Task to complete | Repeat the records below in their entirety, exactly.

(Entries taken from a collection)
——————————

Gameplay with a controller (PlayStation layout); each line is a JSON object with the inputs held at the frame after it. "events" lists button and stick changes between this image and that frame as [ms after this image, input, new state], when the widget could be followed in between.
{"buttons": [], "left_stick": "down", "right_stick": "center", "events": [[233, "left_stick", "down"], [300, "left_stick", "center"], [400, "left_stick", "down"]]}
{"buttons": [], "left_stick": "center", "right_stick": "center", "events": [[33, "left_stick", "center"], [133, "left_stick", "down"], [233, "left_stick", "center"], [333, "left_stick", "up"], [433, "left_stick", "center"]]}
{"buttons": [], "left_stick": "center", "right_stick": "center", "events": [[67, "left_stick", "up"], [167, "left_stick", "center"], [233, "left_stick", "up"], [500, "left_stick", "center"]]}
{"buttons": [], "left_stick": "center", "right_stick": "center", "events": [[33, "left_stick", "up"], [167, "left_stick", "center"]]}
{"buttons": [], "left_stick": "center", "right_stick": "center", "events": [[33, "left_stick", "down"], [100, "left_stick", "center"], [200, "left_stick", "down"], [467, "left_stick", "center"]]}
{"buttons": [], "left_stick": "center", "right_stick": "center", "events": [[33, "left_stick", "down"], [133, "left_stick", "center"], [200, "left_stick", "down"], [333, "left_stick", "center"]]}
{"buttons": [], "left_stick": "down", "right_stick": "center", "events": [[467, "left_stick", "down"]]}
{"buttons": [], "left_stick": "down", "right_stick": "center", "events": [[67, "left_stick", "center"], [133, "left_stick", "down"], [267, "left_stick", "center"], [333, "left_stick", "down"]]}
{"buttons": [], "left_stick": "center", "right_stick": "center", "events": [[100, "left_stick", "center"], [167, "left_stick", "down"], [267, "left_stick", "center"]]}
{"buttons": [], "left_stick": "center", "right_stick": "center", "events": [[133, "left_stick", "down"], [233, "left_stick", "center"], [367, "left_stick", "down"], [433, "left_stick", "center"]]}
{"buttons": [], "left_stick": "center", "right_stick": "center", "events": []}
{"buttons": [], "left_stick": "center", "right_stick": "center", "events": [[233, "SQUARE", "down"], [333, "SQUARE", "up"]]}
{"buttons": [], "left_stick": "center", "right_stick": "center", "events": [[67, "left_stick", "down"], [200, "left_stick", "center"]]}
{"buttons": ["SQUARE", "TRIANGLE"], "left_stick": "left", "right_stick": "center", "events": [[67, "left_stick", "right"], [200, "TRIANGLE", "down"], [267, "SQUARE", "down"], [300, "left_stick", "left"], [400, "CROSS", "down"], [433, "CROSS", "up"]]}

——————————

Task output |
Gameplay with a controller (PlayStation layout); each line is a JSON object with the inputs held at the frame after it. "events" lists button and stick changes between this image and that frame as [ms after this image, input, new state], when the widget could be followed in between.
{"buttons": [], "left_stick": "down", "right_stick": "center", "events": [[233, "left_stick", "down"], [300, "left_stick", "center"], [400, "left_stick", "down"]]}
{"buttons": [], "left_stick": "center", "right_stick": "center", "events": [[33, "left_stick", "center"], [133, "left_stick", "down"], [233, "left_stick", "center"], [333, "left_stick", "up"], [433, "left_stick", "center"]]}
{"buttons": [], "left_stick": "center", "right_stick": "center", "events": [[67, "left_stick", "up"], [167, "left_stick", "center"], [233, "left_stick", "up"], [500, "left_stick", "center"]]}
{"buttons": [], "left_stick": "center", "right_stick": "center", "events": [[33, "left_stick", "up"], [167, "left_stick", "center"]]}
{"buttons": [], "left_stick": "center", "right_stick": "center", "events": [[33, "left_stick", "down"], [100, "left_stick", "center"], [200, "left_stick", "down"], [467, "left_stick", "center"]]}
{"buttons": [], "left_stick": "center", "right_stick": "center", "events": [[33, "left_stick", "down"], [133, "left_stick", "center"], [200, "left_stick", "down"], [333, "left_stick", "center"]]}
{"buttons": [], "left_stick": "down", "right_stick": "center", "events": [[467, "left_stick", "down"]]}
{"buttons": [], "left_stick": "down", "right_stick": "center", "events": [[67, "left_stick", "center"], [133, "left_stick", "down"], [267, "left_stick", "center"], [333, "left_stick", "down"]]}
{"buttons": [], "left_stick": "center", "right_stick": "center", "events": [[100, "left_stick", "center"], [167, "left_stick", "down"], [267, "left_stick", "center"]]}
{"buttons": [], "left_stick": "center", "right_stick": "center", "events": [[133, "left_stick", "down"], [233, "left_stick", "center"], [367, "left_stick", "down"], [433, "left_stick", "center"]]}
{"buttons": [], "left_stick": "center", "right_stick": "center", "events": []}
{"buttons": [], "left_stick": "center", "right_stick": "center", "events": [[233, "SQUARE", "down"], [333, "SQUARE", "up"]]}
{"buttons": [], "left_stick": "center", "right_stick": "center", "events": [[67, "left_stick", "down"], [200, "left_stick", "center"]]}
{"buttons": ["SQUARE", "TRIANGLE"], "left_stick": "left", "right_stick": "center", "events": [[67, "left_stick", "right"], [200, "TRIANGLE", "down"], [267, "SQUARE", "down"], [300, "left_stick", "left"], [400, "CROSS", "down"], [433, "CROSS", "up"]]}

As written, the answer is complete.